§ **Assignment 1**
In the discussion of Go's error handling, reproduce the passage from "The problem is" to "bit by bit." word for word.
§ **Assignment 2**
In the discussion of Go's error handling, which two infallible Writer implementations are named as suffering from the requirement that every implementation return `T, error`?

There's nothing magic about something like https://fsharpforfunandprofit.com/rop/ either. Just plain old functions and values written in the language (that talk literally gives the definitions of all the types and functions it uses, written in plain old F# code). You need functions as values, but everyone agrees that's a good idea anyway, and you need proper sum types, but you need those anyway if you're ever going to be able to model a domain properly.

> The point of Go's error handling is that it isn't magic.

The problem is first, that sum types are also not magic. There is nothing special about the error type or value in a `Either<T, Err>`. Go's type system is just too crappy to make such things, or make good use of them even after you tried to shove them into an interface{}.

The second problem is that Go's error values, like every error handling system that pretends it doesn't need sum types, have picked up more magic (%w) or impacted the usability of other interfaces (context.Err, separate error channels) bit by bit.

The downside I see with go's error handling is that you can forget to check. With rust, if the function being called returns Result, you have to deal with the error (even if dealing with it just means propagating it out). Missing error handling is such a common source of bugs that go really turns me off here.

> you can forget to check

Linters can help with this.

Specifically for this issue, linters also have many false positives. Some Go libraries trying to encourage a fluent style will accept an error for some logic also return it, so you can `return x.HandleError(err)` - but if you don't want to return it, you obviously don't care it returns what you just passed it. (I personally consider fluent methods a bad idiom in Go, but I also don't get to write all the Go code in the world or even in my project.)

There are also a lot of functions that return errors because Go's type system demands that if the interface returns two values `T, error`, every implementation must also - it won't auto-create a nil value for the second result. That's reasonable if you are committed to errors just being normal values. But such a restriction would not be necessary if the interface could be declared with a sum type - promotion of a `T` to a `Either<T, ...>` or `Just T` or so on would be fine for all types, not just error handling . Lots of infallible Writer implementations like bytes.Buffer and hash.Hasher suffer from this, and linters can't be aware of all such cases.

Sure, but given a choice, I'd rather work with primitives that are correct-by-construction, not correct-if-I-use-an-extra-tool-and-actually-act-on-its-advice.

If you do use a linter and have it set up so linter issues are fatal to the build, then you run into the issue that if the linter throws false positives, you have to add exclusion rules (if the linter even supports that) or downgrade linter issues back to warnings, and lose the benefit entirely.

One aspect of go error handling that still really bothers me is how easy it is to accidentally drop an error on the floor.

If you strap all the linters you can find onto your build system, you can catch the most obvious cases. But I still frequently find mishandled errors that sneak past the linters in ways that can't be solved without restricting the way devs use the language.

By making error handling something you have to deal with every time you call a function, you massively increase the number of opportunities you have for screwing it up.

I would love something like rusts ? Operator for go. You could choose to not use it when you need special handling. But it would be rare and exciting and developers would use it with care.

§ **Given data**
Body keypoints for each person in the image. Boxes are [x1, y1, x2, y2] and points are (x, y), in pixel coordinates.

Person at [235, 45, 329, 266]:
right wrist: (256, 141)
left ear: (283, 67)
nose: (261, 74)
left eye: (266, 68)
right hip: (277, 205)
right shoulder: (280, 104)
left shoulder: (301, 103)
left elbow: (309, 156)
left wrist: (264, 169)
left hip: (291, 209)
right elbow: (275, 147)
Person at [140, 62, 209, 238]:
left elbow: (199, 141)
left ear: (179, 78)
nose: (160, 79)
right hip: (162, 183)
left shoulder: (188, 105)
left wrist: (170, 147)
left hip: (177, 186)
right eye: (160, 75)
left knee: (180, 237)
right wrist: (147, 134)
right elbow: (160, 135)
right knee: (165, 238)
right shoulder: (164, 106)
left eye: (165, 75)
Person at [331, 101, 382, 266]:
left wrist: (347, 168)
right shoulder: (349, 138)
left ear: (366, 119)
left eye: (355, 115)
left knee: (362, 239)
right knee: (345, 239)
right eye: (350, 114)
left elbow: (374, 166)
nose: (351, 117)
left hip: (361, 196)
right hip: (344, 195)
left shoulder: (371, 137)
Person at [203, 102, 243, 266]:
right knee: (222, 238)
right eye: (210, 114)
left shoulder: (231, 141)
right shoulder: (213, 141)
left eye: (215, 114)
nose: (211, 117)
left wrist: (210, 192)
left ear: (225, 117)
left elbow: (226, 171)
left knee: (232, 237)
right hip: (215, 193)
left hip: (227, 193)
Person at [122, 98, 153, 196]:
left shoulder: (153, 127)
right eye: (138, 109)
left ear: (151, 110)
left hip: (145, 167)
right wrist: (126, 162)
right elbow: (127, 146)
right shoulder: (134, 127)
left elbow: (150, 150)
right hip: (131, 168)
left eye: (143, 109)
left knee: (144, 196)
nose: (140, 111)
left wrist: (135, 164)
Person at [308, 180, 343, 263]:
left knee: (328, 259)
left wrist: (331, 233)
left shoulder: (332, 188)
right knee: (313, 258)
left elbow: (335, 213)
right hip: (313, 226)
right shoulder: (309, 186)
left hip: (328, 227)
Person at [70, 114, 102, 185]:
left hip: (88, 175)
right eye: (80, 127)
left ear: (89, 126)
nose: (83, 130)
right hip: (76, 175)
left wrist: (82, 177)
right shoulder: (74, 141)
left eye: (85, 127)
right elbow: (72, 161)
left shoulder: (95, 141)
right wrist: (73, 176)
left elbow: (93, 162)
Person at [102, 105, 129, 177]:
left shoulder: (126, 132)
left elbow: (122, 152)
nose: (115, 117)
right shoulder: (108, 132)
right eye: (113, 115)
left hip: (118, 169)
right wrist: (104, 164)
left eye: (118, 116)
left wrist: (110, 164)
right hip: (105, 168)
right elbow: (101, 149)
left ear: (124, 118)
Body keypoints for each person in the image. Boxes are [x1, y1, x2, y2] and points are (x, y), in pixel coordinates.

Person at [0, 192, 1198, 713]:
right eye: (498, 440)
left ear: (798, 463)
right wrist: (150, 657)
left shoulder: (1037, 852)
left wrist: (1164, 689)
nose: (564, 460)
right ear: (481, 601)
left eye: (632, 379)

§ **Answer area 1**
The problem is first, that sum types are also not magic. There is nothing special about the error type or value in a `Either<T, Err>`. Go's type system is just too crappy to make such things, or make good use of them even after you tried to shove them into an interface{}.

The second problem is that Go's error values, like every error handling system that pretends it doesn't need sum types, have picked up more magic (%w) or impacted the usability of other interfaces (context.Err, separate error channels) bit by bit.

§ **Answer area 2**
bytes.Buffer and hash.Hasher